“On the masks, we were wrong”, apologizes Olivier Véran

A book and… an apology. The government spokesperson, Olivier Véran, returns in a book to be published Thursday on his management as Minister of Health of the Covid-19 pandemic, of which he reveals the backstage by delivering some regrets.

“On the masks, we were wrong, neither more nor less,” said the former minister on Wednesday in an interview with the Parisian, on the occasion of the publication of his book Beyond the waves (Robert Laffont editions). Moreover, “this book is also an opportunity to apologize,” he says.

Wearing a mask deemed “useless” in March 2020

In March 2020, as the Covid-19 epidemic swept through France, the health authorities deemed it “useless” to extend the wearing of masks to the entire population.

At the same time, France lacked masks: reserves had fallen from almost 2 billion units (surgical masks and FFP2) in 2009 to 100 million on the eve of the health crisis. A shortage which was then the subject of a controversy.

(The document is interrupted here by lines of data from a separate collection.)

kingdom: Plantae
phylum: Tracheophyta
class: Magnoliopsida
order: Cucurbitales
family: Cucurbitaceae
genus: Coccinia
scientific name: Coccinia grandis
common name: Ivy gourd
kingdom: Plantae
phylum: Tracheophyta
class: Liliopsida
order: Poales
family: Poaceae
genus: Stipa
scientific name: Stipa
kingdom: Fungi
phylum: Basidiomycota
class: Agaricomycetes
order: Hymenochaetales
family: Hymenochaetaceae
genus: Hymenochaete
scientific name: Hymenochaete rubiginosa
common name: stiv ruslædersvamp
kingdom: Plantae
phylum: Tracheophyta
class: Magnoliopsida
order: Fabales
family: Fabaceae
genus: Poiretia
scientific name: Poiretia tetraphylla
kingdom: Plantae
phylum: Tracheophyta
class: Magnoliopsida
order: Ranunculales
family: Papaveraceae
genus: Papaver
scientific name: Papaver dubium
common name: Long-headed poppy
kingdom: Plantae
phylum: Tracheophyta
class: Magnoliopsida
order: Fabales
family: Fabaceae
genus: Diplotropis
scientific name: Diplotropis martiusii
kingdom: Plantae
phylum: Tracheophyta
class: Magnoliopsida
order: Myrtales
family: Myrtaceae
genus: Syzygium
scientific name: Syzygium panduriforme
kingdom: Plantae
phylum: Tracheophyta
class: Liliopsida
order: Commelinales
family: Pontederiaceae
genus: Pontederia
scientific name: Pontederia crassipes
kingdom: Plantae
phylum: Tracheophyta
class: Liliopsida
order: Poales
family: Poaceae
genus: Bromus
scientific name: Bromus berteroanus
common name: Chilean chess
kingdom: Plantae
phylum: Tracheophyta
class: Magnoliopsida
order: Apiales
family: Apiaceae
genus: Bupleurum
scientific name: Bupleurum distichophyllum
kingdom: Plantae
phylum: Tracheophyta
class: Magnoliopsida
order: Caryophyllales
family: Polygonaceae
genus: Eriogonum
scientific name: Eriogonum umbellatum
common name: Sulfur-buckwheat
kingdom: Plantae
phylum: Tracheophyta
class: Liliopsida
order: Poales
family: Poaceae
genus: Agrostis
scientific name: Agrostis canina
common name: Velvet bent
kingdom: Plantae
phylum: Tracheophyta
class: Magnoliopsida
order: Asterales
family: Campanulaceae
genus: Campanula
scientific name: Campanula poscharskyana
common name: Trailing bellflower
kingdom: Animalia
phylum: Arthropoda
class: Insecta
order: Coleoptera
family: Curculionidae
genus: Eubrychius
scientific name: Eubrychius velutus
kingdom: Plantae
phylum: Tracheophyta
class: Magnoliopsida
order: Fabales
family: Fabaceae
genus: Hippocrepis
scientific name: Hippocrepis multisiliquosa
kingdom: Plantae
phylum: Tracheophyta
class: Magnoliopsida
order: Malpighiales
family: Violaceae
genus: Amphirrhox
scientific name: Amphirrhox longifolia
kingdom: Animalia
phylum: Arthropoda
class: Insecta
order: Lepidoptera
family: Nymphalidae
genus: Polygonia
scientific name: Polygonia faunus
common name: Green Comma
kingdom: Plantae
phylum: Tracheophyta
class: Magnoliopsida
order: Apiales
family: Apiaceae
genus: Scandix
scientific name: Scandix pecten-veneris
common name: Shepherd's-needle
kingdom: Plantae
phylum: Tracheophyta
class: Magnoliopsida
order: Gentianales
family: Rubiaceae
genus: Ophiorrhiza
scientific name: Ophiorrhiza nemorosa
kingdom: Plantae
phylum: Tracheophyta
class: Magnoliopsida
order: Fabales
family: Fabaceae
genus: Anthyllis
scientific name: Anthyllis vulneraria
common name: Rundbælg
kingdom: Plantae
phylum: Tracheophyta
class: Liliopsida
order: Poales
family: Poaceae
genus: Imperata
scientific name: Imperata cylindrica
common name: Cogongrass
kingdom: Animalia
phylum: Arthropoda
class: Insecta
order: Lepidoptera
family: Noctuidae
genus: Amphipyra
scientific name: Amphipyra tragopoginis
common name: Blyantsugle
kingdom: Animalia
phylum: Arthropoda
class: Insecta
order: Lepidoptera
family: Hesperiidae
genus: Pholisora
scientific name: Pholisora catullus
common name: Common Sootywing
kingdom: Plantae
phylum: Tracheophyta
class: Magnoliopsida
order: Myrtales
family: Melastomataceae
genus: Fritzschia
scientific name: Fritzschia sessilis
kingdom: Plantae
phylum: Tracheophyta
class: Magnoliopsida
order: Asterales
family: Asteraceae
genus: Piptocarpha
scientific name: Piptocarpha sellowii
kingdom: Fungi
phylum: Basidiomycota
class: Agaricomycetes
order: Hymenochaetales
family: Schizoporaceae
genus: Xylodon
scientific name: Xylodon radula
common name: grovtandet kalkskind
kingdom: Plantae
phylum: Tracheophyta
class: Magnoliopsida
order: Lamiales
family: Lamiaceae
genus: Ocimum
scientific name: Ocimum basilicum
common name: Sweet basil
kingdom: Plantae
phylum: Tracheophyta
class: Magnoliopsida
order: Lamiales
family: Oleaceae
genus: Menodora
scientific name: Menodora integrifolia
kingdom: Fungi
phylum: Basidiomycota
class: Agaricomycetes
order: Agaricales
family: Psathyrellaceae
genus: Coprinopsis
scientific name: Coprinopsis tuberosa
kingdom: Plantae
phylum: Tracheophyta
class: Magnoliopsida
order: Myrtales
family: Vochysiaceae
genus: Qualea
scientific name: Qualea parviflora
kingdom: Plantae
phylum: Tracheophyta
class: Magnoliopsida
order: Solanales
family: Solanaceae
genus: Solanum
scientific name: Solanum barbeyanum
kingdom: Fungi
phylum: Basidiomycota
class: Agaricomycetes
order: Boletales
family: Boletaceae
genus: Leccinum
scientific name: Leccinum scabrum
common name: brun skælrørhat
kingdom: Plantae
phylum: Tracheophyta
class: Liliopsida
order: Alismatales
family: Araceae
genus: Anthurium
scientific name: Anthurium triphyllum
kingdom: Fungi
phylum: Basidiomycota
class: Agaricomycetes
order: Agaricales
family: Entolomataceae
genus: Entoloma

“Part of the public criticized us for having knowingly lied about the masks, to hide the shortage”, recalls Olivier Véran, who assures: “this is not the case. The truth is that, on the masks, we were wrong, neither more nor less”.

“Touched by the finger the burn-out”

The spokesperson explains that he took up the pen on the evening of the announcement of the first confinement to “remember later the emotion of the moment”, without imagining the magnitude that the crisis was going to take or knowing that he was going to make a book.

He also confides that he “touched the burnout”. In 2020, at the end of the first wave, “I had dizziness, deep nausea, throbbing legs” he reports, explaining that he was then sleeping “three hours a night”, skipping meals and was under “permanent stress”.